Waves of nausea cascade through her, making her mouth taste acidic. Her stomach flips and her throat tightens. She scrambles out of Gabriel's arms, clawing her way out of the bushes on her hands and knees, and promptly vomits.
As her retching coughs subside, she feels a gentle hand against her back. It's Gabriel.
Jo shrugs the hand off, twisting away from him with such a glare of hostility that it makes him recoil in surprise.
"Don't touch me," she pants, half command and half plea. She gets up on her feet, arms wrapping around her middle like she's about to freeze to death.
Gabriel holds up both hands in submission. "Alright," he says. "Okay."
Persephone steps daintily from the bushes like she's getting out of a bathtub, all fluid grace and calm serenity. Jo seethes with rage, her sick stomach suddenly nothing more than a distant memory.
"How could you just-" Jo shakes her head, fighting for her words through anger. "Don't you feel anything?"
The answer comes to Jo out of nowhere, as sudden as it is certain. The answer is no. No, she doesn't.
Persephone stands before Jo's fury with an odd look of perplexity, as if she can't figure out why she should be so upset. The word 'monster' rolls through Jo's thoughts like a tornado, uprooting the foundation of understanding she'd thought they'd been building between each other, but then it suddenly occurs to the hunter just how inhuman this being that stands before her is, how remote and alien. Persephone admitted that she'd stopped trying with humans a long time ago and here was the truth of that staring her right in the eyes.
Gabriel, however, is a different story. He stands apart from Jo, the third point in the triangle they form as they stand together beneath these damn grey trees. He outwardly reflects her own emotions back at her, looking just as shaken, just as abraded as she feels.
And as she looks at him, his eyes meeting hers across the few paces that stretch like a gulf between them, a deep spring of emotion overruns inside of her, spilling out grief and anger and guilt. He looks at her, seeing all of this, and regret joins the torrent of his own anguish. Looking at her he knows that even though she understands his reasons, she may not be able to forgive him for stopping her from trying to save that girl. The trust they'd been carefully nurturing like an infant child now lies cold in its crib.

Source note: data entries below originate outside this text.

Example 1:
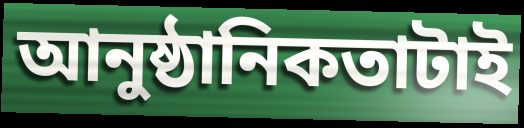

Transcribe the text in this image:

আনুষ্ঠানিকতাটাই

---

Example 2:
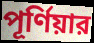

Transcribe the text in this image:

পূর্ণিয়ার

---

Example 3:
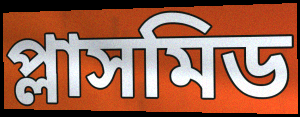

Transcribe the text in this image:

প্লাসমিড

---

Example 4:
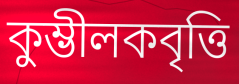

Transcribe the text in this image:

কুম্ভীলকবৃত্তি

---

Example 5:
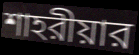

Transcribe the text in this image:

শাহরীয়ার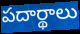
పదార్థాలు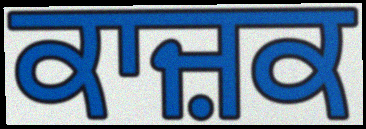
ਕਾਜ਼ਕ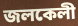
জলকেলী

Persephone tells them that they should continue on, warning that there are more Undesirables likely on their way. "The two men we saw will not be alone out here," she says. "More will follow."

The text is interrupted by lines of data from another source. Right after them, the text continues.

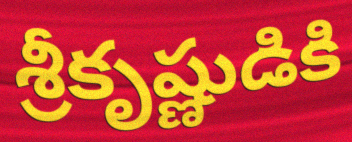
శ్రీకృష్ణుడికి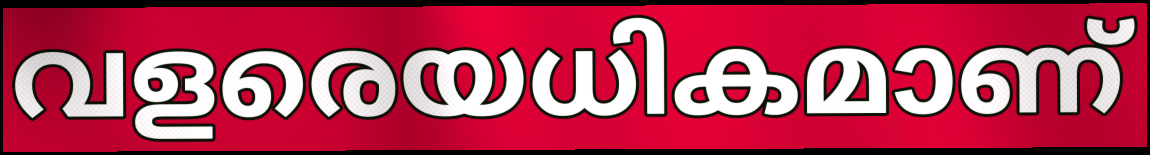
വളരെയധികമാണ്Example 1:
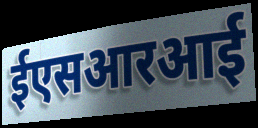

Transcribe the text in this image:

ईएसआरआई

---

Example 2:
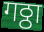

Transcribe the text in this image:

गठ्ठा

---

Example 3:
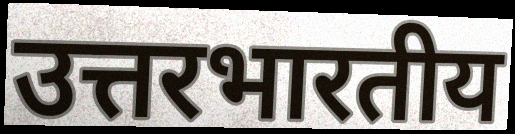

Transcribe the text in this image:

उत्तरभारतीय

Logically Jo knows that there's no reason to stay, that there are in fact many, many reasons why they should get moving, but simply walking away somehow feels like an acceptance of something that is unacceptable. Gabriel makes a move as if to reach out to her, but wisely stops himself in time.
"She's right," he sighs, expression grave, pleading with her to understand. "We should go."
I'm sorry, Gabriel says with only a look.
Jo's reply is just as wordless as she passes him, following Persephone as the goddess once again takes the lead. You can't fix this.
Solemn and outwardly numb, they again begin to walk, the forest folding in around them like a bleak veil, swallowing them into the shadows of trees, a shroud of helpless despair weighting their every step, making each one a little harder to take than before. Jo would cry if only her anger didn't burn with such exquisite intensity. How they'll move forward now, she doesn't really know.
Author's Note 2: So besides exams, what delayed this update was the simple fact that I'm not very happy with this chapter. Gabriel is much too broody for my liking here and the whole chapter is a little dark, but it has to be written because I'm "laying groundwork" or whatever. Things will bounce back though. I promise.